------ RECORDS FOR THE TASK ------
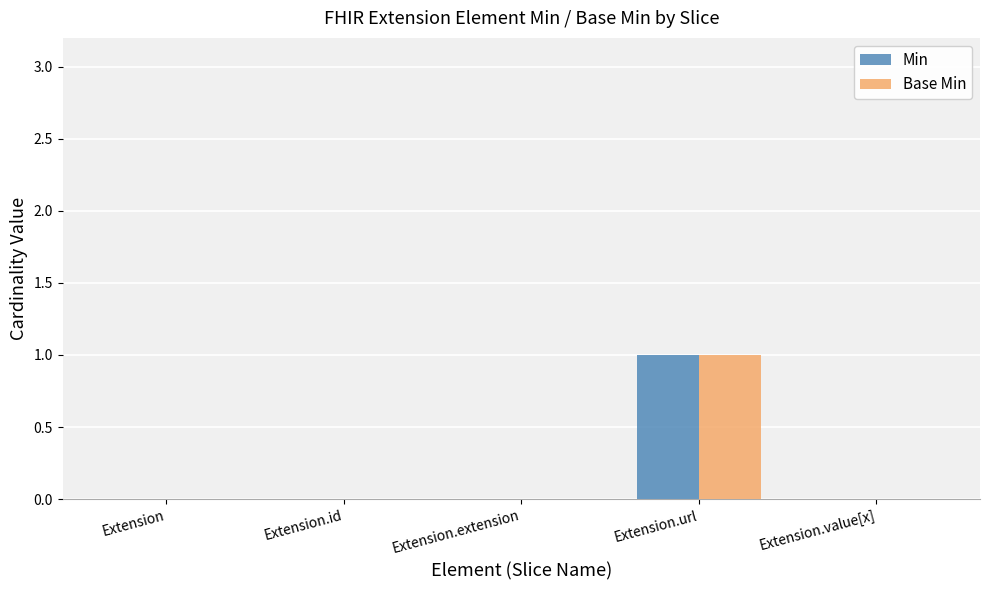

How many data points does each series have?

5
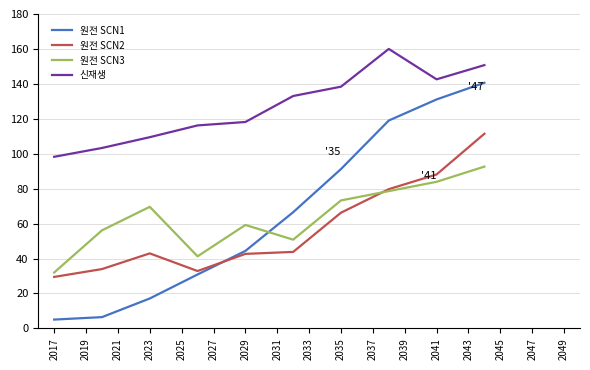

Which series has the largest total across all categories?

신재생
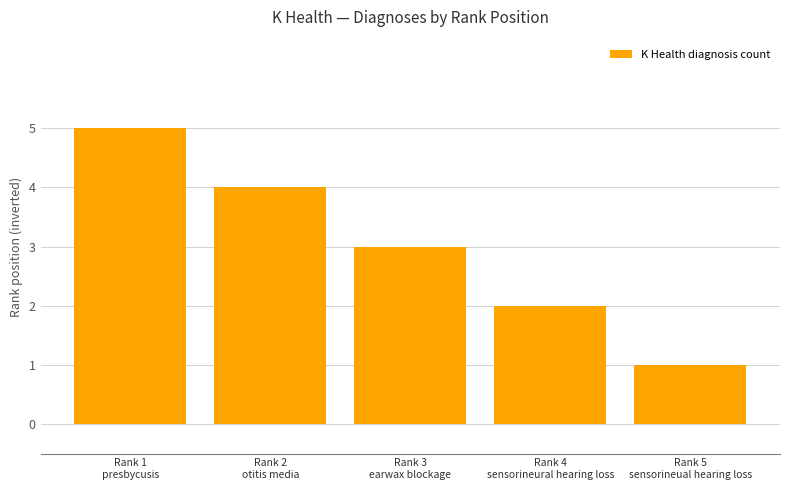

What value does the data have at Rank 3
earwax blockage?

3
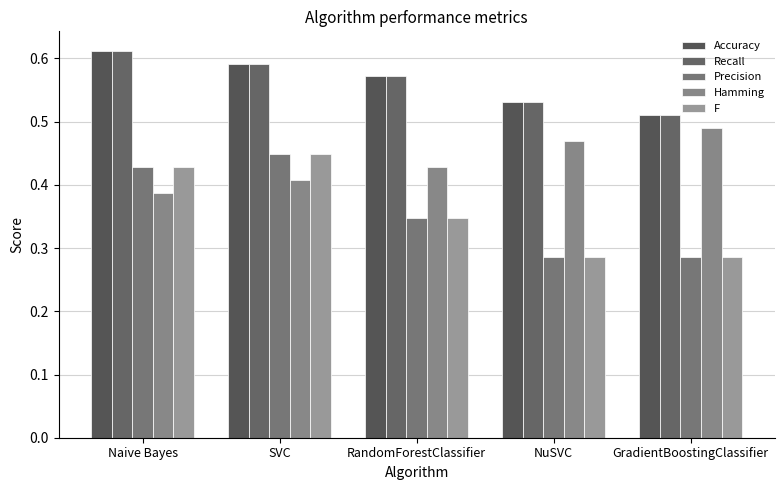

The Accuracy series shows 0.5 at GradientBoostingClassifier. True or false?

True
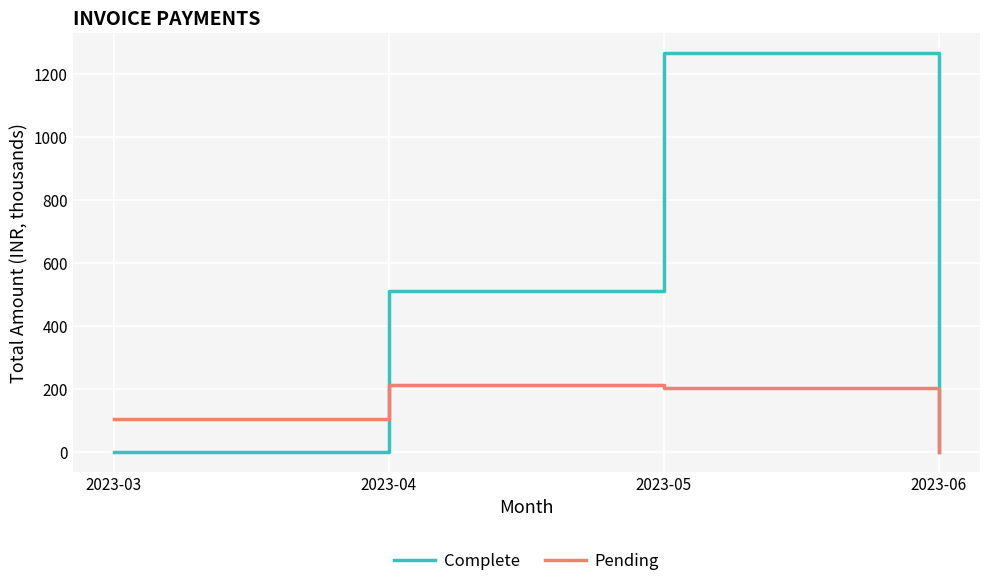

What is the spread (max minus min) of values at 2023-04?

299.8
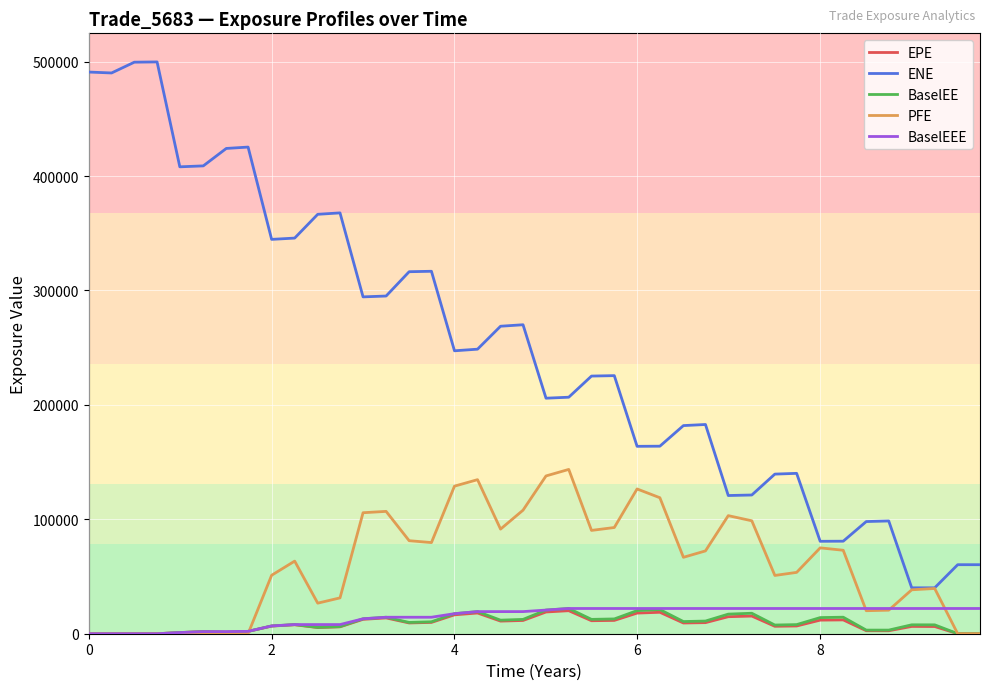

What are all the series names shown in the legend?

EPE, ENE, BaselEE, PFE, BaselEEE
------
- _TASK STATEMENT_
Pull out every line in the rows above that contains the string "series".

- _TASK ANSWER_
How many data points does each series have?
Which series has the largest total across all categories?
The Accuracy series shows 0.5 at GradientBoostingClassifier. True or false?
What are all the series names shown in the legend?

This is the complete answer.